A Blog by International Students at Leiden University
Late last week in Leiden, temperatures plummeted. It was almost instant. I remember leisurely going to the Digros near where I live, and only a few hours later the same journey became impossible without my scarf wrapped tightly around my head like a ḥijāb (Geert Wilders supporters look away now!).
In England when temperatures drop, quite simply, chaos ensues. Schools, and motorways close, employees bunk off work, and the population panics about our annual salt shortage crisis and why the local councils haven’t prepared the UK for it’s harshest winter yet! The 6 o’clock BBC news bulletin reports from Moscow of how the Russians deal with this weather everyday: chains on their tyres and big bushy hats alike – Why are the British so terribly underprepared we lament…
In defence I don’t watch much Dutch TV or News, so it could be similar in the Netherlands, but that’s not the impression the inhabitants of Leiden give. People delight at the sight of sub zero forecasts, and almost immediately out come the ice skates in all their glory. Sharpy and shiny, almost every dutch person I know has one. Some even possess two pairs: short skates for rinks, and longer bladed ones for long distance ice skating.
Hang on a minute!!!!
Long distance ice skating?

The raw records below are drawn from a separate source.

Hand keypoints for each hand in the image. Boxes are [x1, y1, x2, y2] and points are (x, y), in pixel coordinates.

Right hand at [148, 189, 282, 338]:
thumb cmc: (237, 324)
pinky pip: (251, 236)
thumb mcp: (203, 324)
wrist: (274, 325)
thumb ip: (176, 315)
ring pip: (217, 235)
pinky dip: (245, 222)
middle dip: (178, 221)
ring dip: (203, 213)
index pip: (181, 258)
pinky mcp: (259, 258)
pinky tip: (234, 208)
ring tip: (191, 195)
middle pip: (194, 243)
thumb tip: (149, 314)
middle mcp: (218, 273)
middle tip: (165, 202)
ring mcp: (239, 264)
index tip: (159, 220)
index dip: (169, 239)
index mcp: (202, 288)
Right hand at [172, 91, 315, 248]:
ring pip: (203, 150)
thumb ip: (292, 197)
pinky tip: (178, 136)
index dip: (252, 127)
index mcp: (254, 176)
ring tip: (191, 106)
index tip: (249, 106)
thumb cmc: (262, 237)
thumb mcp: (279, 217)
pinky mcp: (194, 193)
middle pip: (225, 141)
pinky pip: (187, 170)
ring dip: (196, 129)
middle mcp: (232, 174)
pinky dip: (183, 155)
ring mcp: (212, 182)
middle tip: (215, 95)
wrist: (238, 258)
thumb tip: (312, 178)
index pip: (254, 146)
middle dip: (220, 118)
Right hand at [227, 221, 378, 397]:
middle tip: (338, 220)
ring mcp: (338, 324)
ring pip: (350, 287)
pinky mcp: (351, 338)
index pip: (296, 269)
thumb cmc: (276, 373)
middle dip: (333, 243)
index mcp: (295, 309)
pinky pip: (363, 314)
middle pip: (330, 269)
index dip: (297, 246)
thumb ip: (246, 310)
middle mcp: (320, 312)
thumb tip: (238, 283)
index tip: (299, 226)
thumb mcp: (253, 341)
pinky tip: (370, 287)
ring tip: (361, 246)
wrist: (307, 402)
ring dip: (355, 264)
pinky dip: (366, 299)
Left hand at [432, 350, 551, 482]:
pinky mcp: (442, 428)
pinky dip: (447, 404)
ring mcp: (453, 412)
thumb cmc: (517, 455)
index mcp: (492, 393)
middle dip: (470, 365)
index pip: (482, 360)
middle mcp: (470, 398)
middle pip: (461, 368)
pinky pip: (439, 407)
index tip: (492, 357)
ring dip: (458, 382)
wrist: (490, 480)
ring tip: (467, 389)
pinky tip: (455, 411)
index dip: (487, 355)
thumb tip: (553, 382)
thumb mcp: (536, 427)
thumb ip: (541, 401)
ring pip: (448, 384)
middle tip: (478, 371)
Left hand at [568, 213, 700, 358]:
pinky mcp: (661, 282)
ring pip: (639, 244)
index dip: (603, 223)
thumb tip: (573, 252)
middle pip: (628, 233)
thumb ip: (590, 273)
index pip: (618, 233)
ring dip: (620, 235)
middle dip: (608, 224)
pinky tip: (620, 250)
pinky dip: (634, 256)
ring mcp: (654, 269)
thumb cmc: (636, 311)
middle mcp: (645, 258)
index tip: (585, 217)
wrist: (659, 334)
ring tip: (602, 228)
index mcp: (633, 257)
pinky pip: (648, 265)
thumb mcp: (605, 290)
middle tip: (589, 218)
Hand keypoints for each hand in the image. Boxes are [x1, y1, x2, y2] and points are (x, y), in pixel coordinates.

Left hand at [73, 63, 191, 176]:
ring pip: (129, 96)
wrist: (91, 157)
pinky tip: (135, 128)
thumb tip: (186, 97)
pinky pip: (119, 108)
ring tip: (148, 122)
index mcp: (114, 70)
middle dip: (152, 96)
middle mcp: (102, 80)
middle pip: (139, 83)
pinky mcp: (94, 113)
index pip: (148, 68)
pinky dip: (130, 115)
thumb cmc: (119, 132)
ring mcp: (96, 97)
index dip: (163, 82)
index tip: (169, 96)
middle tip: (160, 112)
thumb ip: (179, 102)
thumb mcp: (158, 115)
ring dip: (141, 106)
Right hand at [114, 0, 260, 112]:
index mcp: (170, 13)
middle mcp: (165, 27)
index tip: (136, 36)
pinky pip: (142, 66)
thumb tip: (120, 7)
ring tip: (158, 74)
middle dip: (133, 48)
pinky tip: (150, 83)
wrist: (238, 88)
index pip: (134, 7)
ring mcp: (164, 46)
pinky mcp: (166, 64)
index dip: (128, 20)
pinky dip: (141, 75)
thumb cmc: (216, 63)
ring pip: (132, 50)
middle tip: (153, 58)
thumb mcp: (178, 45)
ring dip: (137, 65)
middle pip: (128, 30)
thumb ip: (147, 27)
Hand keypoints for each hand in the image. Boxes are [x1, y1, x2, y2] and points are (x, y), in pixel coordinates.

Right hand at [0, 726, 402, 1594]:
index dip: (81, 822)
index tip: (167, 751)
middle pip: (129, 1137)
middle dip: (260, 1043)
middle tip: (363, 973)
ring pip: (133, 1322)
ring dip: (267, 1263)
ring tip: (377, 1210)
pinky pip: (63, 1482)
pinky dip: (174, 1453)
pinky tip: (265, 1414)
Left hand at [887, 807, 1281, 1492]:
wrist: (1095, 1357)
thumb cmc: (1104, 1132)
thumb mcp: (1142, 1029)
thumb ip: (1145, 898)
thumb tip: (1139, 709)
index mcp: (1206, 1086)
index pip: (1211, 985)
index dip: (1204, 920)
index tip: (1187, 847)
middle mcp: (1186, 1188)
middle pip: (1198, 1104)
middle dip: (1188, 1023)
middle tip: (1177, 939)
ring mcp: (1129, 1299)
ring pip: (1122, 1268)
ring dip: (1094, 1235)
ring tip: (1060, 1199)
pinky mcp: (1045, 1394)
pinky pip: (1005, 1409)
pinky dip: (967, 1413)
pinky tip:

How many laps of Alexandra Palace could I do without getting bored I ask myself? (The answer is none, because like every self respecting Brit, I my dear friend, cannot skate. Something which I’m sure will change the longer this Siberianesqe winter lasts).
People pray it get’s colder (:O) so that maybe this year could be the lucky year…don’t speak to loud or you’ll jinx it…. of…an…ELFSTEDENTOCHT! An elfstedentocht hasn’t occurred for over 15 years now (1997 was the last). It is probably the most quintessentially dutch thing that exists. A 200km treacherous ice skate race across the frozen canals of Friesland, which can only take place if the ice is 15cm thick (minimum) at all parts. Don’t ask me how they check but the odds are rare, and if it ever does come to pass, the whole of the Netherlands would probably drop its truckle and flee to the northern cities to view the spectacle. My dutch brother in law informs me that it’s an event that makes the Koninginnedag (usually the biggest annual party) look like an office tea party.
Either way, from my perspective this is all madness, and I personally can’t wait for the snow to thaw and cycle to uni without the wind chill freezing my face every morning. Although I will miss the adorable sight of parents dragging their children to the Albert Heijn across the pavements on miniature sleighs.